◆ DIRECTIONS
Everything from the line that holds "verbeteren aangezien er" to the end of the entries below should be printed again, word for word, and nothing more.

◆ RECORDED INFORMATION
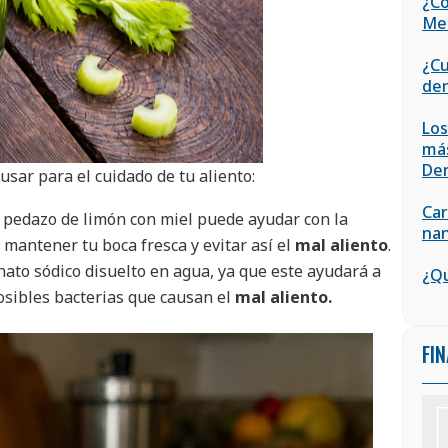
¿Có
Med
¿Cu
den
Los
más
De
ar para el cuidado de tu aliento:
Car
 pedazo de limón con miel puede ayudar con la
nan
 mantener tu boca fresca y evitar así el
mal aliento
.
ato sódico disuelto en agua, ya que este ayudará a
¿Qu
posibles bacterias que causan el
mal aliento.
FI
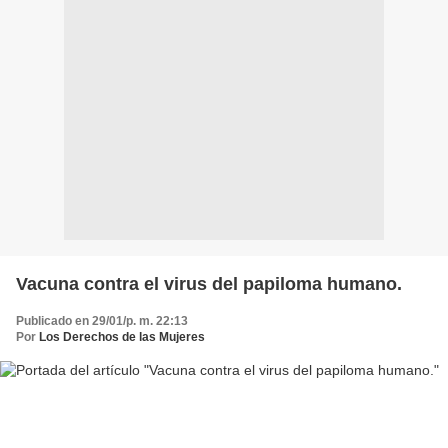
Vacuna contra el virus del papiloma humano.
Publicado en 29/01/p. m. 22:13
Por
Los Derechos de las Mujeres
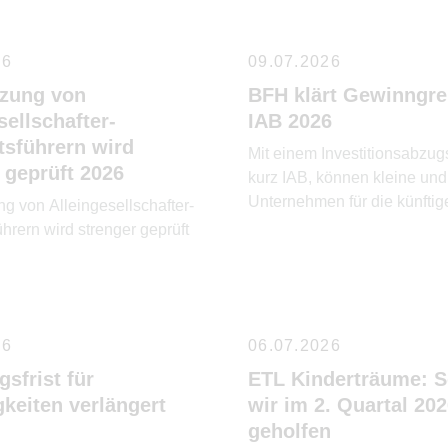
26
09.07.2026
zung von
BFH klärt Gewinngre
sellschafter-
IAB 2026
tsführern wird
Mit einem Investitionsabzug
 geprüft 2026
kurz IAB, können kleine und 
Unternehmen für die künftig
g von Alleingesellschafter-
Anschaffung oder Herstellu
hrern wird strenger geprüft
abnutzbaren beweglichen
Wirtschaftsgütern des
Anlagevermögens bis zu 50
voraussichtlichen Anschaffu
26
Herstellungskosten gewinn
06.07.2026
abziehen. Abschreibungen 
sfrist für
ETL Kinderträume: 
damit vorverlagert. IAB kön
gkeiten verlängert
wir im 2. Quartal 20
in Anspruch genommen wer
geholfen
der Gewinn durch Bilanzier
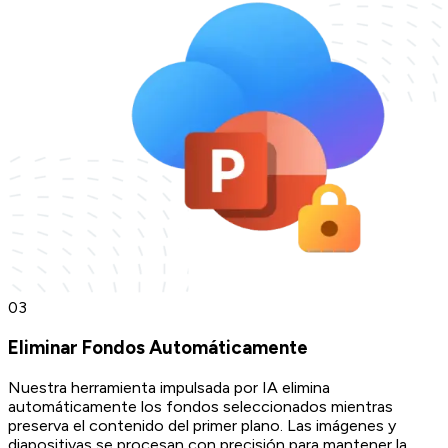
0
3
Eliminar Fondos Automáticamente
Nuestra herramienta impulsada por IA elimina
automáticamente los fondos seleccionados mientras
preserva el contenido del primer plano. Las imágenes y
diapositivas se procesan con precisión para mantener la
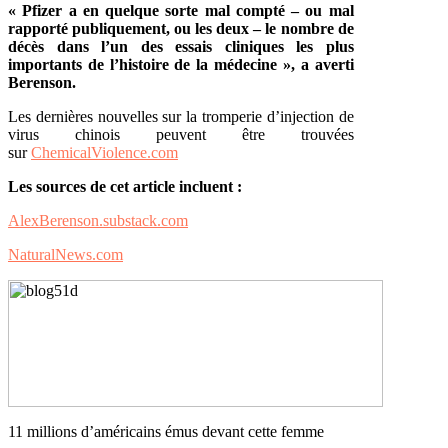
« Pfizer a en quelque sorte mal compté – ou mal
rapporté publiquement, ou les deux – le nombre de
décès dans l’un des essais cliniques les plus
importants de l’histoire de la médecine », a averti
Berenson.
Les dernières nouvelles sur la tromperie d’injection de
virus chinois peuvent être trouvées
sur
ChemicalViolence.com
Les sources de cet article incluent :
AlexBerenson.substack.com
NaturalNews.com
11 millions d’américains émus devant cette femme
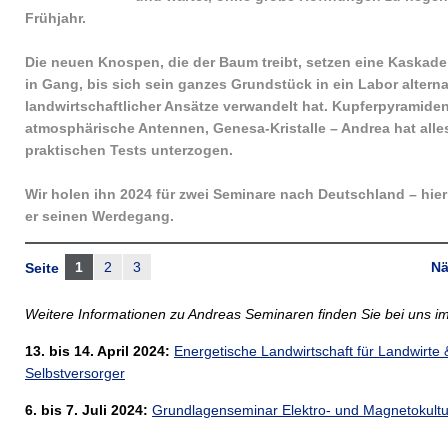
Frühjahr.
Die neuen Knospen, die der Baum treibt, setzen eine Kaskade
in Gang, bis sich sein ganzes Grundstück in ein Labor alterna
landwirtschaftlicher Ansätze verwandelt hat. Kupferpyramiden
atmosphärische Antennen, Genesa-Kristalle – Andrea hat alle
praktischen Tests unterzogen.
Wir holen ihn 2024 für zwei Seminare nach Deutschland – hier
er seinen Werdegang.
1
2
3
Nä
Seite
Weitere Informationen zu Andreas Seminaren finden Sie bei uns i
13. bis 14. April 2024:
Energetische Landwirtschaft für Landwirte 
Selbstversorger
6. bis 7. Juli 2024:
Grundlagenseminar Elektro- und Magnetokultu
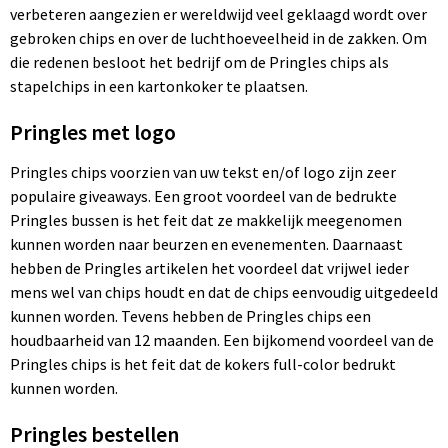
verbeteren aangezien er wereldwijd veel geklaagd wordt over
gebroken chips en over de luchthoeveelheid in de zakken. Om
die redenen besloot het bedrijf om de Pringles chips als
stapelchips in een kartonkoker te plaatsen.
Pringles met logo
Pringles chips voorzien van uw tekst en/of logo zijn zeer
populaire giveaways. Een groot voordeel van de bedrukte
Pringles bussen is het feit dat ze makkelijk meegenomen
kunnen worden naar beurzen en evenementen. Daarnaast
hebben de Pringles artikelen het voordeel dat vrijwel ieder
mens wel van chips houdt en dat de chips eenvoudig uitgedeeld
kunnen worden. Tevens hebben de Pringles chips een
houdbaarheid van 12 maanden. Een bijkomend voordeel van de
Pringles chips is het feit dat de kokers full-color bedrukt
kunnen worden.
Pringles bestellen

◆ ANSWER
verbeteren aangezien er wereldwijd veel geklaagd wordt over
gebroken chips en over de luchthoeveelheid in de zakken. Om
die redenen besloot het bedrijf om de Pringles chips als
stapelchips in een kartonkoker te plaatsen.
Pringles met logo
Pringles chips voorzien van uw tekst en/of logo zijn zeer
populaire giveaways. Een groot voordeel van de bedrukte
Pringles bussen is het feit dat ze makkelijk meegenomen
kunnen worden naar beurzen en evenementen. Daarnaast
hebben de Pringles artikelen het voordeel dat vrijwel ieder
mens wel van chips houdt en dat de chips eenvoudig uitgedeeld
kunnen worden. Tevens hebben de Pringles chips een
houdbaarheid van 12 maanden. Een bijkomend voordeel van de
Pringles chips is het feit dat de kokers full-color bedrukt
kunnen worden.
Pringles bestellen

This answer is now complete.